Issue Report: Withdrawing from Iraq

Supporting quotes

  • Mortimer B. Zuckerman. “Seeing the Job Through”. U.S. News and World Report. December, 4th, 2005 – “The consequences of leaving Iraq prematurely could be a radical Islamic regime funded with oil revenues, an unfettered platform for terrorist attacks, destabilizing the Middle East and threatening America itself. Know the enemy. Zarqawi has a long history of terrorist activities. He organized the assassination of Lawrence Foley, a U.S. Agency for International Development official, in Amman in 2002, he planned terrorist attacks in Germany a year later, and he plotted last year to attack Jordan’s intelligence service and prime minister’s office, as well as the U.S. and Israeli embassies there. Three al Qaeda operators crossed from Iraq into Jordan, smuggling seven Katyusha missiles in the underbelly of an aging Mercedes with a hidden second gas tank. Moreover, Jordanians discovered a warehouse of chemical substances and 20 tons of explosives. The 71 types of chemical substances included nerve gas and substances that cause third-degree burns and asphyxiation. Ultimately, the terrorists were diverted, but this is the kind of mayhem we can expect if al Qaeda is permitted to establish paramountcy in Iraq. This year, of course, it was Zarqawi who masterminded the suicide attacks on the three tourist hotels in Amman in which dozens died.”

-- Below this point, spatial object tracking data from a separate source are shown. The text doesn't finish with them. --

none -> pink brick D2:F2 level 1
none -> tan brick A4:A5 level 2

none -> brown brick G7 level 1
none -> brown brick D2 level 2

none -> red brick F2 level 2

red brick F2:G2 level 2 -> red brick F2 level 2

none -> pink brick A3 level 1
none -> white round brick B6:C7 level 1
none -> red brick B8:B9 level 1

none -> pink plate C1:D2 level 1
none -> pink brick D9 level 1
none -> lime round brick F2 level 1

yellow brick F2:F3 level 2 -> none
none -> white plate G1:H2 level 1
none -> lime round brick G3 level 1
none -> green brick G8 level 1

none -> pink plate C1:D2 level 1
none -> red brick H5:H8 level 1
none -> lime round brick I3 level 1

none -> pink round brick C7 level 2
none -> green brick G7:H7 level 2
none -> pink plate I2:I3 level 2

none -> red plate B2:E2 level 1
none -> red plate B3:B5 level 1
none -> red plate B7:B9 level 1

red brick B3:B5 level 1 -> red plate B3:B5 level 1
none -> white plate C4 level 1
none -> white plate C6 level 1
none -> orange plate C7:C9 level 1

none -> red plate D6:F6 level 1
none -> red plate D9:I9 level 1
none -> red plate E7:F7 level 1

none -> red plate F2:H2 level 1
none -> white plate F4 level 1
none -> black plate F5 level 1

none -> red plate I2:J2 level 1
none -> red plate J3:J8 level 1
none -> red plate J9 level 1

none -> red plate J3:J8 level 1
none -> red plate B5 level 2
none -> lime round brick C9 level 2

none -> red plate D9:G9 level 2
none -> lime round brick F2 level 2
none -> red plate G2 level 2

  • CNN terrorism analyst Peter Bergen said in 2007, that a rapid withdrawal of all U.S. troops “would also play into their strategy, which is to create a mini-state somewhere in the Middle East where they can reorganize along the lines of what they did in Afghanistan in the late ’90s. […] What we must prevent is central/western Iraq [from] becoming a Sunni militant state that threatens our interests directly as an international terror hub.”[1]
  • Don Shepperd, a retired Air Force major-general and military analyst for CNN, said in 2007 that Sunni Muslim fighters who support al Qaeda would seek an enclave inside a lawless Iraq, and noted “increasing attempts by terrorists to establish a training sanctuary in Iraq.”[2]